Solubility Product, finding molar concentration

Homework Statement

If the 2.0 x 10-5 mol of Cu(IO3)2 can dissolve in 2 L of NaIO3, find the molar concentration of the NaIO3 solution.

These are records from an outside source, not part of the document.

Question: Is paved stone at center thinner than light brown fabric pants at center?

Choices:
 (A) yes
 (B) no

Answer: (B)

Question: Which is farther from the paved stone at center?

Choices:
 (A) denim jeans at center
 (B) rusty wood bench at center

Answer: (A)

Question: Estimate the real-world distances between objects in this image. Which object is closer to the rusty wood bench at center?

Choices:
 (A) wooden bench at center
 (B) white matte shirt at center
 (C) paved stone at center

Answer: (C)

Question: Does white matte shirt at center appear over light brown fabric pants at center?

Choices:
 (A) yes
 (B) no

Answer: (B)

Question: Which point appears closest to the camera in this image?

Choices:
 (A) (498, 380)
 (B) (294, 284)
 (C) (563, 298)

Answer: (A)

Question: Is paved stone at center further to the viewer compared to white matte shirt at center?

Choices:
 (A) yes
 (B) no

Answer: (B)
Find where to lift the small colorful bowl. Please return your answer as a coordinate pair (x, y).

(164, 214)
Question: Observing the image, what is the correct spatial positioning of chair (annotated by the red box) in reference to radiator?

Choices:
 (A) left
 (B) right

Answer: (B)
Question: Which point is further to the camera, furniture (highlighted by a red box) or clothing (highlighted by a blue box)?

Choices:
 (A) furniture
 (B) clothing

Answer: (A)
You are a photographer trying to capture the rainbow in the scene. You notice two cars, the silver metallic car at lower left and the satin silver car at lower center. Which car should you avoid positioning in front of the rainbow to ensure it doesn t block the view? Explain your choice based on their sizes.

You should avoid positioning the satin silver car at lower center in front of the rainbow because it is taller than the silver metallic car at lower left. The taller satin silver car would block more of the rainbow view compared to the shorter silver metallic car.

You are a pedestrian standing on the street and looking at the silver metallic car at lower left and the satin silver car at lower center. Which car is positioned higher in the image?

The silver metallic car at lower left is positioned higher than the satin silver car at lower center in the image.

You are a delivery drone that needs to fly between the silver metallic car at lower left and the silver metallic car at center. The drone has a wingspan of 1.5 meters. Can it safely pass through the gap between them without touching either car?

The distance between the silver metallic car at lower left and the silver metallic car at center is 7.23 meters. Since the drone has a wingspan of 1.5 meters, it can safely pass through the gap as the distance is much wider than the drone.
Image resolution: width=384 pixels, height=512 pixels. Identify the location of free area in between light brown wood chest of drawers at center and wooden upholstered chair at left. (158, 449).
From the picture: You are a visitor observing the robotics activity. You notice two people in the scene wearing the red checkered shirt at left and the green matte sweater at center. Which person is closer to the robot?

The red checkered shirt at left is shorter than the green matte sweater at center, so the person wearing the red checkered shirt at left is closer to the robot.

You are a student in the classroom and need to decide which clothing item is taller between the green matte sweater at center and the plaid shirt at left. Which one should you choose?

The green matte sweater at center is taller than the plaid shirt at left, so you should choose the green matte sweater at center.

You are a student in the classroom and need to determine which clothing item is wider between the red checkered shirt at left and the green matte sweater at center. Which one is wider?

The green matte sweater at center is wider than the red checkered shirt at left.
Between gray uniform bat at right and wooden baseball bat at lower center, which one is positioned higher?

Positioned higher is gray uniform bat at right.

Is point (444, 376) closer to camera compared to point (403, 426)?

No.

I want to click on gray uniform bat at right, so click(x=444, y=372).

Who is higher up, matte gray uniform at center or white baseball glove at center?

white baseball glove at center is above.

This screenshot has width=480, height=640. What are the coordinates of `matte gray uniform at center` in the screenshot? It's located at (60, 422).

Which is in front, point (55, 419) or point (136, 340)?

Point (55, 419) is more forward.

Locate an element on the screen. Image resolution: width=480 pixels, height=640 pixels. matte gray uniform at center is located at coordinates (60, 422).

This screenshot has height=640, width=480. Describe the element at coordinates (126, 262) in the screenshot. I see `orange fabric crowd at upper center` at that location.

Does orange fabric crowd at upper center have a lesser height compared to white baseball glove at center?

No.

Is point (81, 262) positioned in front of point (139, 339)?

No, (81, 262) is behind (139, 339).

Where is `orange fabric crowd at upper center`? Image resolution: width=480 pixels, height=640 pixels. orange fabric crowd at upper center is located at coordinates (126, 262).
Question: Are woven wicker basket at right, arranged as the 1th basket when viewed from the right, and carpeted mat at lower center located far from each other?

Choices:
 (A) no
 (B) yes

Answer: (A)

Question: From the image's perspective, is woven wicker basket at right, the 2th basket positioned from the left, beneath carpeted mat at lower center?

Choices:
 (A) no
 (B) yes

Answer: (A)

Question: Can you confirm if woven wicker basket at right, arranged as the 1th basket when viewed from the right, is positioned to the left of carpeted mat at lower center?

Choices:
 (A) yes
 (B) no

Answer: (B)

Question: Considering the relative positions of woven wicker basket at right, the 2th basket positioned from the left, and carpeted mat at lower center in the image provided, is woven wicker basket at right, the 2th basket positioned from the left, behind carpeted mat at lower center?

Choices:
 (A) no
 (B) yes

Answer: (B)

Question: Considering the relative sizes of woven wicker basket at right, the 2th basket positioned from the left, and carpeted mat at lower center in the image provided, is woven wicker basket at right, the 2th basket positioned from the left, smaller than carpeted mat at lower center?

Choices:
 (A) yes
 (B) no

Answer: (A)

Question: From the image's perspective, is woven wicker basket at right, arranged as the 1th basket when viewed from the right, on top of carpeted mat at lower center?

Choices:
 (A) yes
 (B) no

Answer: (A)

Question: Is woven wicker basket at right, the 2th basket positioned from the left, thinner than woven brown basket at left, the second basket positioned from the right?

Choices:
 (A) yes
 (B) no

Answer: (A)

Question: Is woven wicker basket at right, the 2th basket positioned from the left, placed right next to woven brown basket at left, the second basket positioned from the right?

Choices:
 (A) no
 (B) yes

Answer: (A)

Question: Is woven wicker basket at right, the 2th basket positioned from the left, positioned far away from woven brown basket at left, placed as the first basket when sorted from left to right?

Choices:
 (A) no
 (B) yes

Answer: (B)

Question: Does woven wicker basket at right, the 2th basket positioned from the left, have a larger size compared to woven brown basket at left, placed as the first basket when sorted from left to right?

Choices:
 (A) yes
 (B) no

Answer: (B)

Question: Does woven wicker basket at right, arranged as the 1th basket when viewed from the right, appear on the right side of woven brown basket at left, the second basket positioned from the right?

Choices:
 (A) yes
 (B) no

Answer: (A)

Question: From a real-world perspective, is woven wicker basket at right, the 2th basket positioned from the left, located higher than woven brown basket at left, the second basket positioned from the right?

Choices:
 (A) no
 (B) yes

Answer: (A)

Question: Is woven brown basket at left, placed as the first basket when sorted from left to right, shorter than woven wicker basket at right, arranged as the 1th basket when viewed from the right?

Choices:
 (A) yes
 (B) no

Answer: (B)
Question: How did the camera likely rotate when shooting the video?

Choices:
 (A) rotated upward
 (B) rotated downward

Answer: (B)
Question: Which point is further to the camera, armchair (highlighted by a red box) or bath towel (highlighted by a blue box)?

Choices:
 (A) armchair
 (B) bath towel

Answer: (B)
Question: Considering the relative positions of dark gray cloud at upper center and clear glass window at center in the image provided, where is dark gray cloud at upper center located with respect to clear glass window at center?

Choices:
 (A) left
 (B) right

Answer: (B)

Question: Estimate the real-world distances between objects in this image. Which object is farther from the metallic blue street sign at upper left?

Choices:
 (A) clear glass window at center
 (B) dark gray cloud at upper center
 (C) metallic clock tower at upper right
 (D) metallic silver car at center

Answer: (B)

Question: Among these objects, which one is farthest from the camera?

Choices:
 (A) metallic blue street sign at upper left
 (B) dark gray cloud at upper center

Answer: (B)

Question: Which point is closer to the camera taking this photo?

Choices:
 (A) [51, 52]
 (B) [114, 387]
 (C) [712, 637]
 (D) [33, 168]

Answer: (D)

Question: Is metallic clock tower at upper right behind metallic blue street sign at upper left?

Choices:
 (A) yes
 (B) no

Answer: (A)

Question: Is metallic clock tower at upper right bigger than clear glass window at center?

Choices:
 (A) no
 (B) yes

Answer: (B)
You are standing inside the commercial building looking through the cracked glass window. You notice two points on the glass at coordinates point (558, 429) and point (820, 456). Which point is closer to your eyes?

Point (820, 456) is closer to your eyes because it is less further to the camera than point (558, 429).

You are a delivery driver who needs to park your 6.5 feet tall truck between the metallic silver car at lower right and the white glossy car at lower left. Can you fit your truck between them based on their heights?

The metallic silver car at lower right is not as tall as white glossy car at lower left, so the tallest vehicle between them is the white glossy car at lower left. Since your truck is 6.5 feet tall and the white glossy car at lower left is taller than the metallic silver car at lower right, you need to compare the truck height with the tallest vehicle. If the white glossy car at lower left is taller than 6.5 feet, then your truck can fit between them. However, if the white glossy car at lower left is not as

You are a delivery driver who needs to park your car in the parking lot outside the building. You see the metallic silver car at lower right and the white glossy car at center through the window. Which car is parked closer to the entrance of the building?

Ksp = 1.4 x 10-7 for Cu(IO3)2.

The Attempt at a Solution

Let y = [IO3-(aq)] present in the solution from NaIO3

Cu(IO3)2(s) ↔ Cu2+(aq) + 2IO3-(aq)
I $\:\:\:\:$ excess $\:\:\:\:$ 0 $\:\:\:\:\:\:\:\:\:\:\:\:\:$ y
C $\:\:\:\:$ -x$\:\:\:\:\:\:\:\:\:$ +1x10-5 $\:\:\:\:$ +2x10-5
E $\:\:\:\:$excess $\:\:\:\:$ 1x10-5 $\:\:\:\:$ y + 2x10-5

Ksp = [Cu2+][IO31-]2
1.4 * 10-7 = [1.0 * 10-5][y + 2.0 * 10-5]
y = 0.118M

That is the correct answer but I am wondering why you don't divide by 2, since isn't 2IO3- in 2:1 ratio with NaIO3? I'm just totally confused when to use the ratios and when not to (like in this case).